> **Stored data entries**
=== Section Start ===

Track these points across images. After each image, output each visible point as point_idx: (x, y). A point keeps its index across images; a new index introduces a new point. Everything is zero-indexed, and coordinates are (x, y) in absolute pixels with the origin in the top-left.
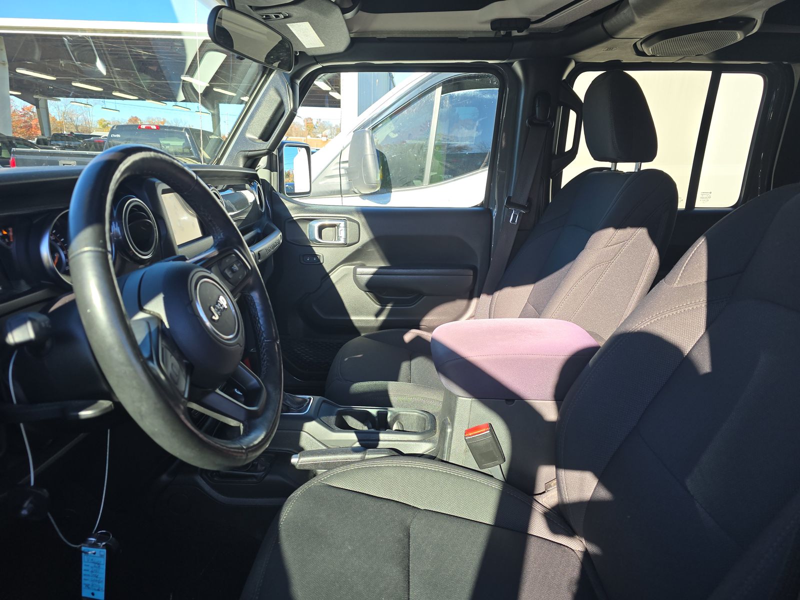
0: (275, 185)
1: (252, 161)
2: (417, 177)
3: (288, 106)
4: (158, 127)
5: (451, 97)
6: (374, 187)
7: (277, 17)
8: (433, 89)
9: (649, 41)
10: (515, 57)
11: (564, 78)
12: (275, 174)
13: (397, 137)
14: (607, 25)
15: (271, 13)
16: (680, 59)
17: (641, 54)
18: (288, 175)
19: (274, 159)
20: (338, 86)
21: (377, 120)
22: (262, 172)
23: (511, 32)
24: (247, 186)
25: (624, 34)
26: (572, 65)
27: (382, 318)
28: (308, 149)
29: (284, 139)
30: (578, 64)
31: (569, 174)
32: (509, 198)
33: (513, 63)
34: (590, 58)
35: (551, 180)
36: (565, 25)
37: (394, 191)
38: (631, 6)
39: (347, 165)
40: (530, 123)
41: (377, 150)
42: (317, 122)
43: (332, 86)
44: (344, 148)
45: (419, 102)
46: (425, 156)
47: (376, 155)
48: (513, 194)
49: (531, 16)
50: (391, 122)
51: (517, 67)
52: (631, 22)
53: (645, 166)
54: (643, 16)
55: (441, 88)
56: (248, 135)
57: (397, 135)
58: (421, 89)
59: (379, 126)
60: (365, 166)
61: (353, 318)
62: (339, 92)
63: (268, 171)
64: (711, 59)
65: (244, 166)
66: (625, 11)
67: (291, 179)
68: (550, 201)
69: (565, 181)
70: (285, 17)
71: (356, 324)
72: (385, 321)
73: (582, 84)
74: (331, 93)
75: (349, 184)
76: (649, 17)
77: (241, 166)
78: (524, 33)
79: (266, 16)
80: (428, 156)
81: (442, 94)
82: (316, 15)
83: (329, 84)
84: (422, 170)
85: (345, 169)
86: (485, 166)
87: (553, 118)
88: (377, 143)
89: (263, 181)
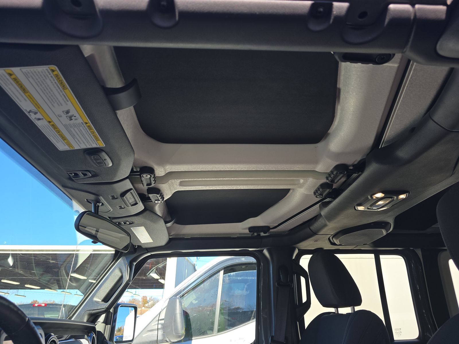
0: (107, 336)
1: (94, 317)
2: (210, 328)
3: (126, 279)
4: (46, 305)
5: (229, 276)
6: (180, 337)
7: (125, 223)
8: (219, 271)
9: (336, 236)
10: (264, 247)
11: (294, 258)
12: (109, 327)
13: (197, 303)
14: (312, 228)
15: (122, 221)
16: (355, 247)
17: (334, 244)
18: (120, 330)
19: (110, 315)
20: (164, 276)
21: (184, 291)
22: (100, 326)
23: (260, 234)
24: (86, 336)
25: (321, 233)
26: (296, 252)
28: (136, 309)
29: (120, 301)
30: (299, 251)
31: (309, 318)
32: (272, 337)
33: (263, 250)
34: (306, 247)
35: (298, 323)
36: (289, 229)
37: (194, 339)
38: (323, 216)
39: (163, 322)
40: (278, 284)
41: (183, 310)
42: (150, 299)
43: (161, 276)
44: (162, 310)
45: (210, 279)
46: (214, 313)
47: (183, 313)
48: (275, 333)
49: (270, 225)
50: (193, 292)
51: (266, 252)
52: (325, 225)
53: (357, 308)
54: (331, 222)
55: (223, 271)
56: (95, 299)
57: (197, 301)
58: (211, 272)
59: (185, 295)
60: (175, 321)
62: (164, 279)
63: (104, 324)
64: (372, 247)
65: (87, 321)
66: (320, 220)
67: (122, 333)
68: (300, 339)
69: (307, 323)
70: (130, 224)
73: (305, 262)
74: (159, 280)
75: (164, 335)
76: (334, 222)
77: (85, 321)
78: (267, 234)
79: (118, 223)
80: (216, 313)
81: (224, 274)
82: (148, 222)
83: (159, 275)
84: (213, 323)
85: (161, 324)
86: (253, 319)
87: (292, 281)
88: (184, 306)
89: (99, 332)
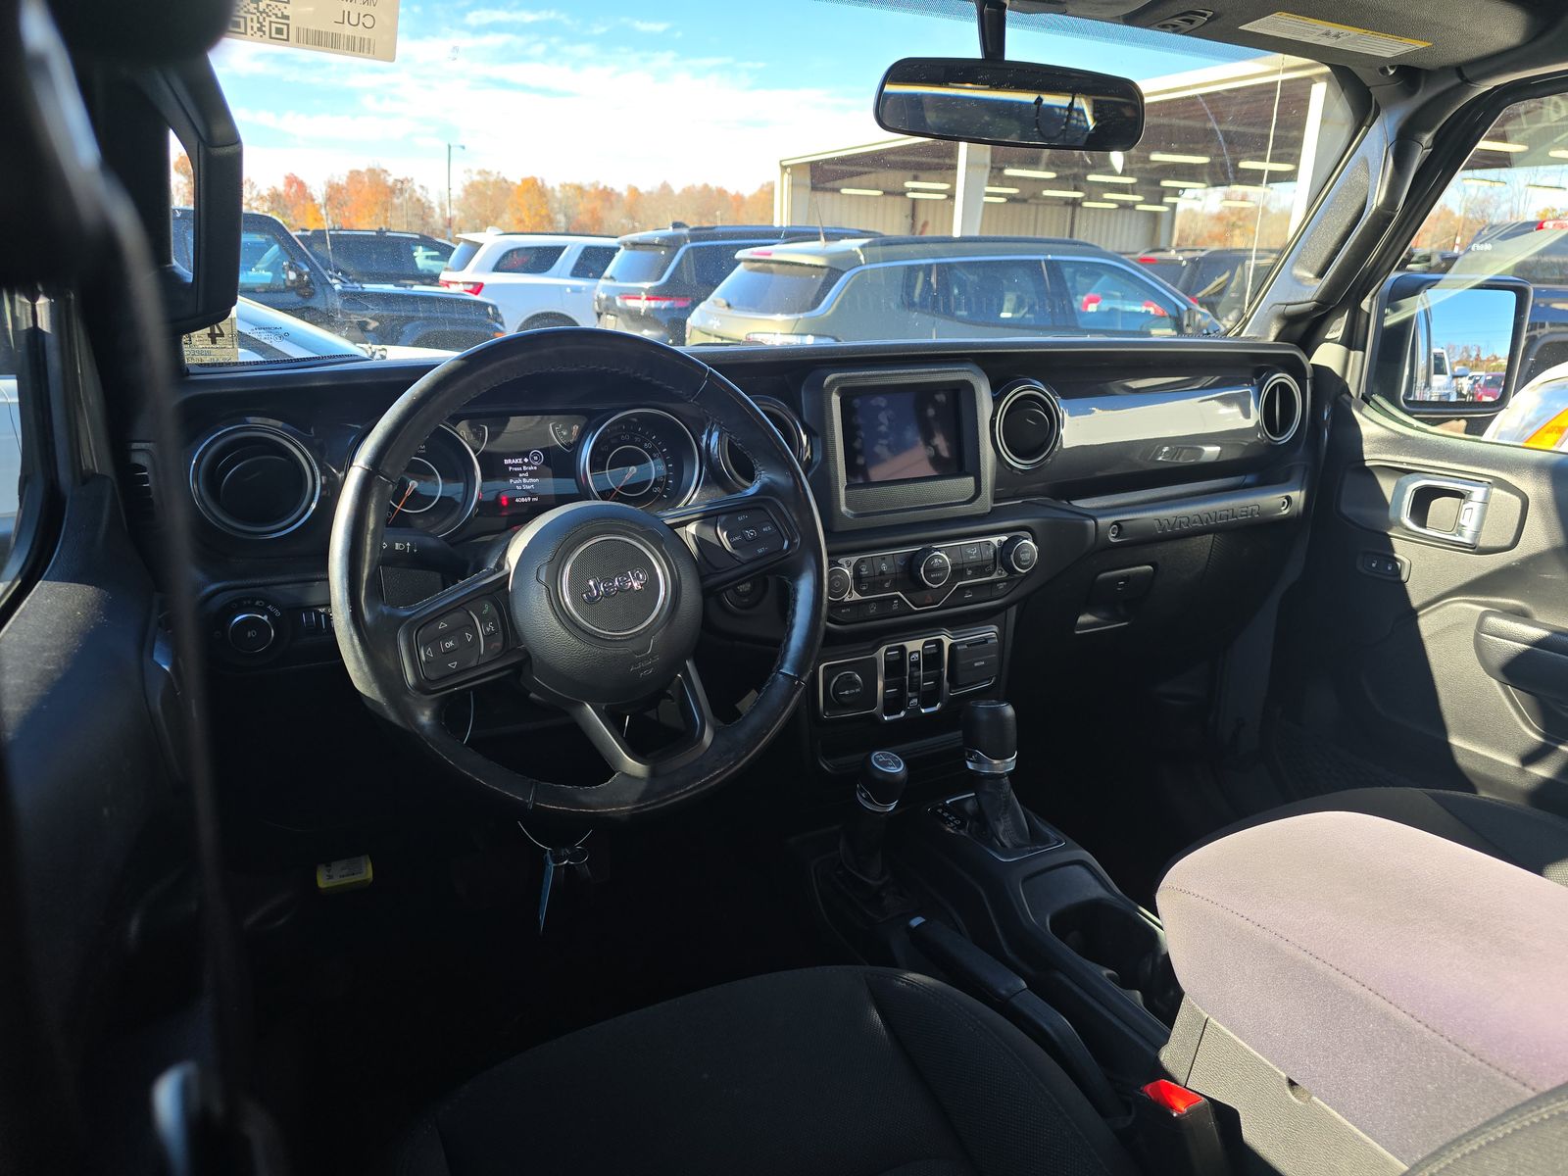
0: (1353, 383)
3: (1373, 199)
12: (1358, 357)
19: (1363, 321)
22: (1329, 353)
27: (1541, 771)
56: (1297, 270)
61: (1455, 741)
70: (1212, 19)
71: (1462, 761)
72: (1547, 783)
89: (1323, 370)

=== Section End ===

Reproduce the records word for word, starting at the very beginning and ending with the line containing "31: (569, 174)", with both ends included. Leave out the pictures.

Track these points across images. After each image, output each visible point as point_idx: (x, y). A point keeps its index across images; a new index introduces a new point. Everything is zero-indexed, and coordinates are (x, y) in absolute pixels with the origin in the top-left.
0: (275, 185)
1: (252, 161)
2: (417, 177)
3: (288, 106)
4: (158, 127)
5: (451, 97)
6: (374, 187)
7: (277, 17)
8: (433, 89)
9: (649, 41)
10: (515, 57)
11: (564, 78)
12: (275, 174)
13: (397, 137)
14: (607, 25)
15: (271, 13)
16: (680, 59)
17: (641, 54)
18: (288, 175)
19: (274, 159)
20: (338, 86)
21: (377, 120)
22: (262, 172)
23: (511, 32)
24: (247, 186)
25: (624, 34)
26: (572, 65)
27: (382, 318)
28: (308, 149)
29: (284, 139)
30: (578, 64)
31: (569, 174)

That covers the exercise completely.